◆ **課題 1**: 記事の「一般参加の高田千春」で始まる段落を、主な事実を残して箇条書きにまとめよ。
◆ **課題 2**: 記事のうち「来年の世界陸上選手権(大邱=韓国)代表選」に始まり「なかったが有力候補となった。」に終わる部分を、「平和台陸上競技場」を「博多の森陸上競技場」に差し替えて書き直せ。

◆ **ページ**:
====
来年の世界陸上選手権(大邱=韓国)代表選考会を兼ねた福岡国際マラソンは5日、福岡市の平和台陸上競技場発着で行われ、北京五輪銀メダルで38歳のジャウアド・ガリブ(モロッコ)が2時間8分24秒で初優勝した。
同五輪長距離代表の松宮隆行(コニカミノルタ)が2時間10分54秒で日本勢トップの3位に入った。世界選手権代表内定条件の2時間9分29秒以内はクリアできなかったが有力候補となった。
一般参加の高田千春(JR東日本)が4位。順大時代に箱根駅伝で「山の神」と称された今井正人(トヨタ自動車九州)は5位だった。昨年の世界選手権代表の入船敏(カネボウ)は9位。北京五輪代表の尾方剛(中国電力)は途中棄権した。
ガリブはレース中盤から抜け出し、2位のドミトリー・サフロノフ(ロシア)に1分48秒差をつけてゴールした。(スタート時晴れ、気温15・7度、湿度49%、東南東の風2メートル)
====
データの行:
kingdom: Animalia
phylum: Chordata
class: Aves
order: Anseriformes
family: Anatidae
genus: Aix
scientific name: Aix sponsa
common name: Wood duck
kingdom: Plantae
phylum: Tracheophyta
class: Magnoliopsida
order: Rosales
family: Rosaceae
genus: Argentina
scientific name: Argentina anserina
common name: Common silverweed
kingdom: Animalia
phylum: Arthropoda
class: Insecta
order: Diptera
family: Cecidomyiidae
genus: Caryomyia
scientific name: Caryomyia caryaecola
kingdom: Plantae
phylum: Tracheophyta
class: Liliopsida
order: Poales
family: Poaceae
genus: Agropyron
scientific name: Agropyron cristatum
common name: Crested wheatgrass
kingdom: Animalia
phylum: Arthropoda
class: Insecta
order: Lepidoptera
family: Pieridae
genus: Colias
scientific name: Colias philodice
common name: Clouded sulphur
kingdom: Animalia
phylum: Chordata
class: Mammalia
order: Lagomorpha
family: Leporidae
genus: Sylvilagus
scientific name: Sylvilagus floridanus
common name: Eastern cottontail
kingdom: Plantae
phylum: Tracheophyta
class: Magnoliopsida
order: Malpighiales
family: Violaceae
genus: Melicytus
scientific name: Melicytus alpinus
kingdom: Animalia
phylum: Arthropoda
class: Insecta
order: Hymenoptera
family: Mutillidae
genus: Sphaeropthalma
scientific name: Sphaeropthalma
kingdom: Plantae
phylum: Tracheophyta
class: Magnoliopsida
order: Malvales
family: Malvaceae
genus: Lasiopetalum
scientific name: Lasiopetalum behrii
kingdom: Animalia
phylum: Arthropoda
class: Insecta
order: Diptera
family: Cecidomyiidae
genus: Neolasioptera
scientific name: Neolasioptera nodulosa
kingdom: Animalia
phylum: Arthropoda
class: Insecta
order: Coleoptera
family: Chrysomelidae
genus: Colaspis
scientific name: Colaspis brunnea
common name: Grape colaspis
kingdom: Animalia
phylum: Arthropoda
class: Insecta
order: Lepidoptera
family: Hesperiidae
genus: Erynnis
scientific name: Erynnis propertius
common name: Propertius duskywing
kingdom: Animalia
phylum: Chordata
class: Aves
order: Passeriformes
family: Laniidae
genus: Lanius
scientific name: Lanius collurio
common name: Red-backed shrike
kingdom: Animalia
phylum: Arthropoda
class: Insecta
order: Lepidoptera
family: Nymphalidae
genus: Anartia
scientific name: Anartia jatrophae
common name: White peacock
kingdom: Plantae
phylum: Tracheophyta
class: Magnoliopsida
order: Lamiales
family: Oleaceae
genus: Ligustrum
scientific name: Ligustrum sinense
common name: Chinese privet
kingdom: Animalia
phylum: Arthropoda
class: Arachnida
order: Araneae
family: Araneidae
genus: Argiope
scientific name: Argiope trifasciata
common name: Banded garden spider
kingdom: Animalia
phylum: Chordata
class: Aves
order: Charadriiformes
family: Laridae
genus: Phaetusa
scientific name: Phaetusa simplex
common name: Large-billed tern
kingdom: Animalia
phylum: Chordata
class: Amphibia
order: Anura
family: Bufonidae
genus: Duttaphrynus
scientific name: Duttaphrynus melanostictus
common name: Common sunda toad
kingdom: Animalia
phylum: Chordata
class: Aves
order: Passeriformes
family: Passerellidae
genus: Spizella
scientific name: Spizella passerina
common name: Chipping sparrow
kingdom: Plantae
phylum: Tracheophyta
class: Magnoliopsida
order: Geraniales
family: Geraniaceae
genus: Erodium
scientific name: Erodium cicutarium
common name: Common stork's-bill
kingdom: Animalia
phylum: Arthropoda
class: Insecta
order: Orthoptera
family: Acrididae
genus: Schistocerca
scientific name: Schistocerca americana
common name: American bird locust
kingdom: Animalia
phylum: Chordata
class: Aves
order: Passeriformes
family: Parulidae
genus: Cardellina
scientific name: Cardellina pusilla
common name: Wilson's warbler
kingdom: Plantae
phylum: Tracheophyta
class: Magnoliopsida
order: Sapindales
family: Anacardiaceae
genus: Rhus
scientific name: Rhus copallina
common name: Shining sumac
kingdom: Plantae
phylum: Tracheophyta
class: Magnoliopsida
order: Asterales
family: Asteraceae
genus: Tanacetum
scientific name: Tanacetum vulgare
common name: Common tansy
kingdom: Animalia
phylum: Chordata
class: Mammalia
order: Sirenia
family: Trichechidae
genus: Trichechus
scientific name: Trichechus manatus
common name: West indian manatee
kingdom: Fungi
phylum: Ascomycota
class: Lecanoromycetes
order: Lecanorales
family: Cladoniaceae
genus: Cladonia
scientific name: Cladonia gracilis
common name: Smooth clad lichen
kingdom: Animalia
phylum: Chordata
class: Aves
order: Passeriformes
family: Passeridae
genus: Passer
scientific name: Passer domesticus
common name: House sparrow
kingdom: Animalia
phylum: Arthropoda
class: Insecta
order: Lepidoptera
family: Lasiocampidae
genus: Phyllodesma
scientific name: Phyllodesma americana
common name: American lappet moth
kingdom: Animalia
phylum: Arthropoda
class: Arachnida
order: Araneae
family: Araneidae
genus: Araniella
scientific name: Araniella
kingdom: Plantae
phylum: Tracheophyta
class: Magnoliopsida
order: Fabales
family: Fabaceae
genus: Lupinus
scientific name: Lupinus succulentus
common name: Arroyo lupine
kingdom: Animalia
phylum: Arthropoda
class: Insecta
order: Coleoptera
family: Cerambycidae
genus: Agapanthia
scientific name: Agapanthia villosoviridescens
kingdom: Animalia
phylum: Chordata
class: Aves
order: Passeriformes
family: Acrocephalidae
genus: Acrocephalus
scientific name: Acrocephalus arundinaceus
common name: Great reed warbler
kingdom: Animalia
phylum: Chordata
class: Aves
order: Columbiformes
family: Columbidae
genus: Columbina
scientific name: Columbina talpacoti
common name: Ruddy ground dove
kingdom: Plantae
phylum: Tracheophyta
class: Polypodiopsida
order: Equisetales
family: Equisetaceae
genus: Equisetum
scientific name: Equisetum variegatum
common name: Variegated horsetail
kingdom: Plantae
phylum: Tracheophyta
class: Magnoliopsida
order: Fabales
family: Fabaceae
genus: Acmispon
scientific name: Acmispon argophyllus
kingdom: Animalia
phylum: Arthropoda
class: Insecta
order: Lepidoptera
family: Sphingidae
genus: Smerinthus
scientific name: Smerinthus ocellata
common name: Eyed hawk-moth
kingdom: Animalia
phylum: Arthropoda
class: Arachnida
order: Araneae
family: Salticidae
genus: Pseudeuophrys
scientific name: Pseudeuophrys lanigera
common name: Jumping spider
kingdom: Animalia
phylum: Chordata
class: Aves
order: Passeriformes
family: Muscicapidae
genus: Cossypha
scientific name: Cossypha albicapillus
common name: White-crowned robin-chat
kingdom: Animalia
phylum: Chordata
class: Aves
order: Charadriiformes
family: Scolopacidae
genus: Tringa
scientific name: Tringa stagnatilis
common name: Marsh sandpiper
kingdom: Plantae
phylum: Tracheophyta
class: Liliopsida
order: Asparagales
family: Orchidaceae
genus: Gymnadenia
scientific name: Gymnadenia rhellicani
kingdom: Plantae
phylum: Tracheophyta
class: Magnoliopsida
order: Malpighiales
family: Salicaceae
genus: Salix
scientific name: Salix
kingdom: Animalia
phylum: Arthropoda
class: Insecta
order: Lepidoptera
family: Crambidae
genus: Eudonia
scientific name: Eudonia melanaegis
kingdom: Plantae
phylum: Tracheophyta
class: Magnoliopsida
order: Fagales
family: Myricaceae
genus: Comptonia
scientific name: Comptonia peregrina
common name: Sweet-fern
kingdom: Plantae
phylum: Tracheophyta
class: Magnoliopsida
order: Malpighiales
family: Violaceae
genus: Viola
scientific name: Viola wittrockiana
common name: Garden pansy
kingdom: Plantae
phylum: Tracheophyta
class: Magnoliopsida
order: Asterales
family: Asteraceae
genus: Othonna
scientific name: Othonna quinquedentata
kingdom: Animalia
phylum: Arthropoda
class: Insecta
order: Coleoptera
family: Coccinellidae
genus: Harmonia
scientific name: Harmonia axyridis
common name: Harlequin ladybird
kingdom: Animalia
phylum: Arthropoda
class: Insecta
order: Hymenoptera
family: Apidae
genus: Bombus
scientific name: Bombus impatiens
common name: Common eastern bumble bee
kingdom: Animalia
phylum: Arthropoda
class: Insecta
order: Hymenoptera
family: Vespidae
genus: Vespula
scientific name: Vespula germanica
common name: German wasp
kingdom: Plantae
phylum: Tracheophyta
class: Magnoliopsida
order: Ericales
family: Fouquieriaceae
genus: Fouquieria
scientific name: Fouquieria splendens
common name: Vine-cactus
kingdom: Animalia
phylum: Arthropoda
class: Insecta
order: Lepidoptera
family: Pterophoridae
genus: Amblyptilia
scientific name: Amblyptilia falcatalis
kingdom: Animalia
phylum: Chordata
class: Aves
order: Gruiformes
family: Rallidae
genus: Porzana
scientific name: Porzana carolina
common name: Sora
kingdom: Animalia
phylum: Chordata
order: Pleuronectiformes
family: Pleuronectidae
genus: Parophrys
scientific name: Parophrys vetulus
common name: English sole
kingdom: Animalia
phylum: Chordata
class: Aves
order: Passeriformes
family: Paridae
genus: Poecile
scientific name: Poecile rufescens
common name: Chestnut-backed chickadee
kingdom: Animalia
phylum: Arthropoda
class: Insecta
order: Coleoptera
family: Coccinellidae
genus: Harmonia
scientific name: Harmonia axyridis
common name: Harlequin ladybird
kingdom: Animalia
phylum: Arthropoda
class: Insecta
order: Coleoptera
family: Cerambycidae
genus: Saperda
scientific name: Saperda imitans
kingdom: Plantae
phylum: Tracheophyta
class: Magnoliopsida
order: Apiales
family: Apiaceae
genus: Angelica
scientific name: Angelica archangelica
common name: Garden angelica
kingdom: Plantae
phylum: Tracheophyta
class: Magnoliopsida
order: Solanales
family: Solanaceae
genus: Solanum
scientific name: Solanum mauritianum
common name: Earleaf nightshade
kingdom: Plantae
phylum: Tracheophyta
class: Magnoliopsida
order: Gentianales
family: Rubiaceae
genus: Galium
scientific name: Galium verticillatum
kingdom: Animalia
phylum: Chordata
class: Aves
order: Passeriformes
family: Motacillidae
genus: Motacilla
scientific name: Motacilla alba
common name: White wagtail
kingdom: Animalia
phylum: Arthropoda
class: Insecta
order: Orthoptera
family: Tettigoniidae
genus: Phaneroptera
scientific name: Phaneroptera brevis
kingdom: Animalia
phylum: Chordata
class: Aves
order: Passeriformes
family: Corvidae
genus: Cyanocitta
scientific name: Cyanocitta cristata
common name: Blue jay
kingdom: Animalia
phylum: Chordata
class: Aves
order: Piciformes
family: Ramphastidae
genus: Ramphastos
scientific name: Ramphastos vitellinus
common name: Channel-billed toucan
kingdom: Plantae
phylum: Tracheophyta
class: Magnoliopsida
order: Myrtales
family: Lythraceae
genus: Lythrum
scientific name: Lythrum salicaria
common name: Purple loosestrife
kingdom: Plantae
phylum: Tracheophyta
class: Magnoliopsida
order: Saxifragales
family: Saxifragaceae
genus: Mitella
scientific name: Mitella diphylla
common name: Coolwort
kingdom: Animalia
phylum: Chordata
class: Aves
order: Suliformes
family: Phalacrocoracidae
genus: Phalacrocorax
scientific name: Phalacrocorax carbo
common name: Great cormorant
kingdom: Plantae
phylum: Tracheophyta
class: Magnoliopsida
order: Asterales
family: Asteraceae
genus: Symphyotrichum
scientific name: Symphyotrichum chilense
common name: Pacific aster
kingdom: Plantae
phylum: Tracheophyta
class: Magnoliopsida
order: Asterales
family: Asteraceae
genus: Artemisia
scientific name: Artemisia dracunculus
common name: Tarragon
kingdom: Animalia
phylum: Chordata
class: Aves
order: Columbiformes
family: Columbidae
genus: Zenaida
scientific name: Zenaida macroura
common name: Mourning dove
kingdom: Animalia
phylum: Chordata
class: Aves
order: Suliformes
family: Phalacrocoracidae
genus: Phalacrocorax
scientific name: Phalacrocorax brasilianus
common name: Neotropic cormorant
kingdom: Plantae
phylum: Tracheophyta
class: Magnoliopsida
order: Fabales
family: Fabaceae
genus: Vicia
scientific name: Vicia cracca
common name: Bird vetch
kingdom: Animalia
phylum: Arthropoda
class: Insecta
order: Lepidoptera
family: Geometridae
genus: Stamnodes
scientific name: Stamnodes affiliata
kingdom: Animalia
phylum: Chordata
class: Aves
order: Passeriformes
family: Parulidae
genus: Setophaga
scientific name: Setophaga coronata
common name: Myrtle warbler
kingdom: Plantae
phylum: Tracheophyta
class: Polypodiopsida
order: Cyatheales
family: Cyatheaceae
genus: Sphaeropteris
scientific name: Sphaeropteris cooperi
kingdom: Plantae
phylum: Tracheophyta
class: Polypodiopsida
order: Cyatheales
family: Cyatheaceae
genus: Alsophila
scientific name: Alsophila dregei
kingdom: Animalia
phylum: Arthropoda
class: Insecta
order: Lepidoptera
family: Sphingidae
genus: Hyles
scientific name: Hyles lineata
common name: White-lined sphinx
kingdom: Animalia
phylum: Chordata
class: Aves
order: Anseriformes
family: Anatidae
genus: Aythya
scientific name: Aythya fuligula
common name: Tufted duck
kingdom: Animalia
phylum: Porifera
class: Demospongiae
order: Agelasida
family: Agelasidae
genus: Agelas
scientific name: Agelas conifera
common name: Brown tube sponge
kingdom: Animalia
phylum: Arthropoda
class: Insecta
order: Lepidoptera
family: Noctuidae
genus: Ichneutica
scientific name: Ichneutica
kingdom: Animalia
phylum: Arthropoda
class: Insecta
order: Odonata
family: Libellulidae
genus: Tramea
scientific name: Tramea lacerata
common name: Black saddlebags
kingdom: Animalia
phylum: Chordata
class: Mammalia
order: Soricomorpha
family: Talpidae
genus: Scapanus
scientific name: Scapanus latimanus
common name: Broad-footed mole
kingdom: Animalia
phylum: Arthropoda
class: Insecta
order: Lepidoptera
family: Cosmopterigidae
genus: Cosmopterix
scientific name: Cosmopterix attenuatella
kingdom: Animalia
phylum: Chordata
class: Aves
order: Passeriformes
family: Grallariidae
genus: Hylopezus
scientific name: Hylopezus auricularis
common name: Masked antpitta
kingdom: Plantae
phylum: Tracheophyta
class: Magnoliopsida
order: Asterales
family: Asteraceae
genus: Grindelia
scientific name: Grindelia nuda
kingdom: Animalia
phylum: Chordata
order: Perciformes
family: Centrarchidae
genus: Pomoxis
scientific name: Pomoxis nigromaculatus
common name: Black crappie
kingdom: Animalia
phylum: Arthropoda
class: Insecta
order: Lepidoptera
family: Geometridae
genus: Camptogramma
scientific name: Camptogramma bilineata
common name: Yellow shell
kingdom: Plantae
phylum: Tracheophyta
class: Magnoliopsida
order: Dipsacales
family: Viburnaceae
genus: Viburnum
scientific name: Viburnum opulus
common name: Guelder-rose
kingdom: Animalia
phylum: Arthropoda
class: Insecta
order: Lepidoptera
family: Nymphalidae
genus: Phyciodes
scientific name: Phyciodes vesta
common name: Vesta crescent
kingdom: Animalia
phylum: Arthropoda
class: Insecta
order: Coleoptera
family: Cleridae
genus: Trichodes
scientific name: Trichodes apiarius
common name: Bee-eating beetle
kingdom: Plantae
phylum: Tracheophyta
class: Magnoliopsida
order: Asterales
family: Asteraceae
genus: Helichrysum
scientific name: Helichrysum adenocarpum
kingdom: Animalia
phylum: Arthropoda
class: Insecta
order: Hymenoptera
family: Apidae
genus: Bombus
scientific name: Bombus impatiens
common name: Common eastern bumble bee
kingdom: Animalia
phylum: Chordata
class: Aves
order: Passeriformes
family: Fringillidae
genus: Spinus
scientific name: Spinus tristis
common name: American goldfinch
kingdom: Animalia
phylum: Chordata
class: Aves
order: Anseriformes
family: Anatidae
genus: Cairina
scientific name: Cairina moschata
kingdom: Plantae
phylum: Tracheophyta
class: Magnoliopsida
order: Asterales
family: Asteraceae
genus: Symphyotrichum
====
◆ **解答 1**:
- 高田千春(JR東日本、一般参加):4位
- 今井正人(トヨタ自動車九州、順大時代に箱根駅伝で「山の神」と称された):5位
- 入船敏(カネボウ、昨年の世界選手権代表):9位
- 尾方剛(中国電力、北京五輪代表):途中棄権

◆ **解答 2**:
来年の世界陸上選手権(大邱=韓国)代表選考会を兼ねた福岡国際マラソンは5日、福岡市の博多の森陸上競技場発着で行われ、北京五輪銀メダルで38歳のジャウアド・ガリブ(モロッコ)が2時間8分24秒で初優勝した。
同五輪長距離代表の松宮隆行(コニカミノルタ)が2時間10分54秒で日本勢トップの3位に入った。世界選手権代表内定条件の2時間9分29秒以内はクリアできなかったが有力候補となった。